D’autre part, eu égard aux conséquences immédiates de la fin de sa prise en charge par l’aide sociale à l’enfance, notamment l’absence d’hébergement depuis le 2 décembre 2025, la condition d’urgence particulière doit également être regardée, dans les circonstances de l’espèce, comme remplie.
Il y a lieu, en conséquence, de suspendre l’exécution de la décision du 1er décembre 2025 refusant de prolonger la prise en charge de M. B… et d’enjoindre au département de l’Essonne de lui accorder le bénéfice d’une prise en charge complète et adaptée à ses besoins, jusqu’à ce qu’il accède à l’autonomie, dans les conditions prévues à l’article R. 222-6 du code de l’action sociale et des familles et notamment de lui proposer une solution d’hébergement, dans un délai de 24 heures à compter de la notification de la présente ordonnance.
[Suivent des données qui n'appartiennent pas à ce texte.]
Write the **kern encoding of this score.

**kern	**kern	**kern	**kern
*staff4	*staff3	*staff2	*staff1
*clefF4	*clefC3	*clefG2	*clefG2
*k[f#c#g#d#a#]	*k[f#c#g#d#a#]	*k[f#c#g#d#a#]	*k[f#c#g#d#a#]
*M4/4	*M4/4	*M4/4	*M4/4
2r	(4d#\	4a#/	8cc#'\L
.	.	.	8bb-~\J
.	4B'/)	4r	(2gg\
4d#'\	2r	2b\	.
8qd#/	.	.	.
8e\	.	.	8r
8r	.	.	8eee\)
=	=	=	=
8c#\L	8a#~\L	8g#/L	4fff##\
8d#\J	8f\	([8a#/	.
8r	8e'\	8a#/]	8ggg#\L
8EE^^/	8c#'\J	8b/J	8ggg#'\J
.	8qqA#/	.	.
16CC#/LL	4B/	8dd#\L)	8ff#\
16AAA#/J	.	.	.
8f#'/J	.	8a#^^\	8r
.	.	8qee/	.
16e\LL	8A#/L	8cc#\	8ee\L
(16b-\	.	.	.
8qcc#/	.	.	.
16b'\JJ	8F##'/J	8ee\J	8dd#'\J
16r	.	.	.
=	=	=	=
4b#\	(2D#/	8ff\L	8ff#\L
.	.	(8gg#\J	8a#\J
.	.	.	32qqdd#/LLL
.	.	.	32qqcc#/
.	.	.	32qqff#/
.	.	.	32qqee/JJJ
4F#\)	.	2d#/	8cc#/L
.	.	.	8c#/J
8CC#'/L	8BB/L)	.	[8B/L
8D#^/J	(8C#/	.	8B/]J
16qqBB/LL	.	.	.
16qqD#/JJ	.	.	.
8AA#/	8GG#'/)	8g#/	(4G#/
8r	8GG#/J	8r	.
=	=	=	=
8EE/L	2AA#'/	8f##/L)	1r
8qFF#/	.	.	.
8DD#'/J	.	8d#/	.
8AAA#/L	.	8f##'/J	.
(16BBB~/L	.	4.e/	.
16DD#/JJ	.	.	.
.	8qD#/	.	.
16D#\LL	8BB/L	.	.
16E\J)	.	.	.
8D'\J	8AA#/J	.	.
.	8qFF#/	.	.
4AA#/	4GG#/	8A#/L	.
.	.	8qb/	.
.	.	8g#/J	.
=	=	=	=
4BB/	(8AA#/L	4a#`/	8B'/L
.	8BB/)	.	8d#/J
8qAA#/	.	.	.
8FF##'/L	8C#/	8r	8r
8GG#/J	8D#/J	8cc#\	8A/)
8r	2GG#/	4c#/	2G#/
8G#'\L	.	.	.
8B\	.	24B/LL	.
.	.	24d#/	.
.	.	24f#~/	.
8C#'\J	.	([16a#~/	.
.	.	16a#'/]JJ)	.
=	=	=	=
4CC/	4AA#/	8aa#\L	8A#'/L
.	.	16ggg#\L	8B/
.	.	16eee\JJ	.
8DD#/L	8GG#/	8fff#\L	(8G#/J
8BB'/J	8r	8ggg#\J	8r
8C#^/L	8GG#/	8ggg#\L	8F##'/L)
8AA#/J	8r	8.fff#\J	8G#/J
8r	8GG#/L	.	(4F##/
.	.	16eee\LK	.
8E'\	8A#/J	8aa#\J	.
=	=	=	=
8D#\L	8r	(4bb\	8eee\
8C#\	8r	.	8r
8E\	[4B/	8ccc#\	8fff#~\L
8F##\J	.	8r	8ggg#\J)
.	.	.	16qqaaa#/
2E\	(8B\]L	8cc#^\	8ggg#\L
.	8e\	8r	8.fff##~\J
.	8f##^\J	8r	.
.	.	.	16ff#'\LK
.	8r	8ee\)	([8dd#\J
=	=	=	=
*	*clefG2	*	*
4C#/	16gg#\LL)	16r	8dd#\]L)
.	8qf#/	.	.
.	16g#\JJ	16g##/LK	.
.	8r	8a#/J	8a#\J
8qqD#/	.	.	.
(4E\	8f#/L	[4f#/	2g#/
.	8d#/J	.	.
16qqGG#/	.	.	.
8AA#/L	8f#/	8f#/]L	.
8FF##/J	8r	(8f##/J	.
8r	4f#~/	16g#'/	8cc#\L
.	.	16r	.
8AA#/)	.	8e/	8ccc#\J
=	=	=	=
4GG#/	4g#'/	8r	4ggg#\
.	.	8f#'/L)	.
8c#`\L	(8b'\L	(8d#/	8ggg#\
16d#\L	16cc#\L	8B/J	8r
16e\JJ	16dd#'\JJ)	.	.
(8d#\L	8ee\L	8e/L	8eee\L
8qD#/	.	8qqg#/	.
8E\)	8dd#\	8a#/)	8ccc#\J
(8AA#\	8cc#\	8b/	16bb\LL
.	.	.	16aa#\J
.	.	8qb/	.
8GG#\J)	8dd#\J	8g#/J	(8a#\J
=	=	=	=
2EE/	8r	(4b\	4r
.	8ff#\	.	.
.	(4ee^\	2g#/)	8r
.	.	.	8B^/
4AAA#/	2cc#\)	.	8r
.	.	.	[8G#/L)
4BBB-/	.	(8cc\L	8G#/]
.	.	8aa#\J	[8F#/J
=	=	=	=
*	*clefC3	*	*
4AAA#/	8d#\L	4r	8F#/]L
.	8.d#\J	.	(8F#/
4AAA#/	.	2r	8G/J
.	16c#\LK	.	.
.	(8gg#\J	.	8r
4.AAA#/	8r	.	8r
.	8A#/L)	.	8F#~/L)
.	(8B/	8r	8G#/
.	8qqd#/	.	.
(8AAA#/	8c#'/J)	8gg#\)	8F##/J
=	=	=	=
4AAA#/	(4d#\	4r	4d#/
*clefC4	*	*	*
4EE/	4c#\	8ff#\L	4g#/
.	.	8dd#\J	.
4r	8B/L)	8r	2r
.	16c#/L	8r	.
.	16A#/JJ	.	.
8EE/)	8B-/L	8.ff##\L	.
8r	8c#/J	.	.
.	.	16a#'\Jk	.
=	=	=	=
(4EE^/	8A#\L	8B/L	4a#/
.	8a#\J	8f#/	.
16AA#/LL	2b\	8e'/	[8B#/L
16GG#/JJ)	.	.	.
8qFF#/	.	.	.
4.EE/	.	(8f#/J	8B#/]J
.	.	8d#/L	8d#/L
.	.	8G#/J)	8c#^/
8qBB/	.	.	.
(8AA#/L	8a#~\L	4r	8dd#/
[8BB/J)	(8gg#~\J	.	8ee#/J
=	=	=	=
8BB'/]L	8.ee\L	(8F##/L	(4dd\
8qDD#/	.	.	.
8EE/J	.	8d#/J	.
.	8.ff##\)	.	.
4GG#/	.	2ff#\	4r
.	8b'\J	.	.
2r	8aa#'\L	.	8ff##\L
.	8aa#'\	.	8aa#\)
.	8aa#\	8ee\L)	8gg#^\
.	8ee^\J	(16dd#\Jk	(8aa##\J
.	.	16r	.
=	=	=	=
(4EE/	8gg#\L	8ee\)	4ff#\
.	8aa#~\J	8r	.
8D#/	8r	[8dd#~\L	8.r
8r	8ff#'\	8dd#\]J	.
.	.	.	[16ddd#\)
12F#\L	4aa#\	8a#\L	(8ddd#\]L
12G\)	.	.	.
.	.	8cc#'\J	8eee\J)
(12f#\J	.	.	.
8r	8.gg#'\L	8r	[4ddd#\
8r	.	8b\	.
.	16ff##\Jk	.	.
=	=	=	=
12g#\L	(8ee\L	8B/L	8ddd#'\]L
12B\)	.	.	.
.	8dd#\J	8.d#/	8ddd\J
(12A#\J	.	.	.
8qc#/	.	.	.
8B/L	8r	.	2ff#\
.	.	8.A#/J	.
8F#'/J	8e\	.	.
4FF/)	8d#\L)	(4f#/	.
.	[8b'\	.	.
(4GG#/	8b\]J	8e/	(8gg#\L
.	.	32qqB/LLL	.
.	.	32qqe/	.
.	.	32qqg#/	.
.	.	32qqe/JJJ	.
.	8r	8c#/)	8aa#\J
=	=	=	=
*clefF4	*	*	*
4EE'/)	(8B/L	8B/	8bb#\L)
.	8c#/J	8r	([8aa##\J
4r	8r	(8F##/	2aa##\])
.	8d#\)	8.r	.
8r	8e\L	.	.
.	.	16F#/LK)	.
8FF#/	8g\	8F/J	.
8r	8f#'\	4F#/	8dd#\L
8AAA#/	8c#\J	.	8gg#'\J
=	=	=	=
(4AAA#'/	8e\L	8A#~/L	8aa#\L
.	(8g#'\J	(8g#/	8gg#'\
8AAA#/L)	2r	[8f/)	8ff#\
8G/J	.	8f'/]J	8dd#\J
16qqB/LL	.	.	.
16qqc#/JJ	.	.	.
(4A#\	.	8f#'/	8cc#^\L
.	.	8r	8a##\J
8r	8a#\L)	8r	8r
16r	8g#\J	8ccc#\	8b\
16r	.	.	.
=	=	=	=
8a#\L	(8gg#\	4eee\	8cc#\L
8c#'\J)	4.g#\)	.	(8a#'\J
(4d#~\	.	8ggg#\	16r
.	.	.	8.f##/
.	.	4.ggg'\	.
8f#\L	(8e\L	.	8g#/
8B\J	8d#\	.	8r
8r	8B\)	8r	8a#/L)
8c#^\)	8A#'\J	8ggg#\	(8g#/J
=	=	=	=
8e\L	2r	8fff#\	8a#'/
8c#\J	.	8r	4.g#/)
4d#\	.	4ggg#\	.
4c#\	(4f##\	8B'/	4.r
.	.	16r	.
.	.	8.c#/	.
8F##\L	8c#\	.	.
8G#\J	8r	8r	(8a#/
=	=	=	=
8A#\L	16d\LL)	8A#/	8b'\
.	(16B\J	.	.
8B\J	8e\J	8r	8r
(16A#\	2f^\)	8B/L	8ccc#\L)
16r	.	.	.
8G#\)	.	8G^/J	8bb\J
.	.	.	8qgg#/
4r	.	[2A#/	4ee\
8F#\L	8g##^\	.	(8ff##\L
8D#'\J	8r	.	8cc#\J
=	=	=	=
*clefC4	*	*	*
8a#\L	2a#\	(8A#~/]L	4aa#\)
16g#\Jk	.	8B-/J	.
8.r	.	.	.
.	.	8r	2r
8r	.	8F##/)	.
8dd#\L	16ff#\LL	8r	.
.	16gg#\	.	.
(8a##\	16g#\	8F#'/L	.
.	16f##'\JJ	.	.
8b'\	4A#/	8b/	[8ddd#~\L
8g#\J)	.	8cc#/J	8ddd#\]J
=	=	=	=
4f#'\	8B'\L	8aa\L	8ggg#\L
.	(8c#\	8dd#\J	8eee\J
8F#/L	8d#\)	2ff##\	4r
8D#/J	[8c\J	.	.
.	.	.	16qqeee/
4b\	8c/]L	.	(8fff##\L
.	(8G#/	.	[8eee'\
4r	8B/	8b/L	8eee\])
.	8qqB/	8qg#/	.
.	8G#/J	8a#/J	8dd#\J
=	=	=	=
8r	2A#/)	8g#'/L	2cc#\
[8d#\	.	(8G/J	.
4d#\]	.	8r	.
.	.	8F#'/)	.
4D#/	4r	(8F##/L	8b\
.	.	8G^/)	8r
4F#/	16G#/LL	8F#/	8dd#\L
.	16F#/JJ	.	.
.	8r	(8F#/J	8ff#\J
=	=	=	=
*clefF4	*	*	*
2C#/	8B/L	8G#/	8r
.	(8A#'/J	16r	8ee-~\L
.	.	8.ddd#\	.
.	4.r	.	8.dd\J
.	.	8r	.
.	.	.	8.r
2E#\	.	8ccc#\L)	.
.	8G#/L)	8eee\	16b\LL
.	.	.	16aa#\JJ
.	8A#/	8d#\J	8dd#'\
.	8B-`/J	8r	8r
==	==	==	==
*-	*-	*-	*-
Il n’y a pas lieu, en l’état, d’assortir cette injonction d’une astreinte.
Sur la demande d’admission à l’aide juridictionnelle provisoire et les frais du litige :
En raison de l’urgence qui s’attache à ce qu’il soit statué sur sa requête, il y a lieu d’admettre M. B… au bénéfice de l’aide juridictionnelle à titre provisoire.
Il y a lieu, dans les circonstances de l’espèce, et sous réserve que Me Sainte Fare Garnot, avocat de M. B…, renonce à percevoir la somme correspondant à la part contributive de l’État à l’aide juridictionnelle, de mettre à la charge du département de l’Essonne le versement à Me Sainte Fare Garnot de la somme de 800 euros.
O R D O N N E :
Article 1er : M. B… est admis au bénéfice de l’aide juridictionnelle à titre provisoire.
Article 2 : L’exécution de la décision du 1er décembre 2025 par laquelle le département de l’Essonne a refusé de prolonger la prise en charge de M. B… en contrat jeune majeur au titre de l’aide sociale à l’enfance est suspendue.
Article 3 : Il est enjoint au département de l’Essonne d’accorder à M. B… le bénéfice d’une prise en charge adaptée à ses besoins jusqu’à ce qu’il accède à l’autonomie et notamment de lui proposer une solution d’hébergement et ce, dans le délai de 24 heures à compter de la notification de l’ordonnance à intervenir.
Article 4 : Le département de l’Essonne versera la somme de 800 euros à Me Sainte Fare Garnot sous réserve qu’elle renonce à percevoir la somme correspondant à la part contributive de l’État à l’aide juridictionnelle.
Article 5 : La présente ordonnance sera notifiée à M. A… B…, au département de l’Essonne et à Me Sainte Fare Garnot.
Fait à Versailles, le 5 décembre 2025.
Le juge des référés,
B. Maitre
La République mande et ordonne au préfet de l’Essonne en ce qui le concerne ou à tous commissaires de justice à ce requis en ce qui concerne les voies de droit commun, contre les parties privées, de pourvoir à l’exécution de la présente décision.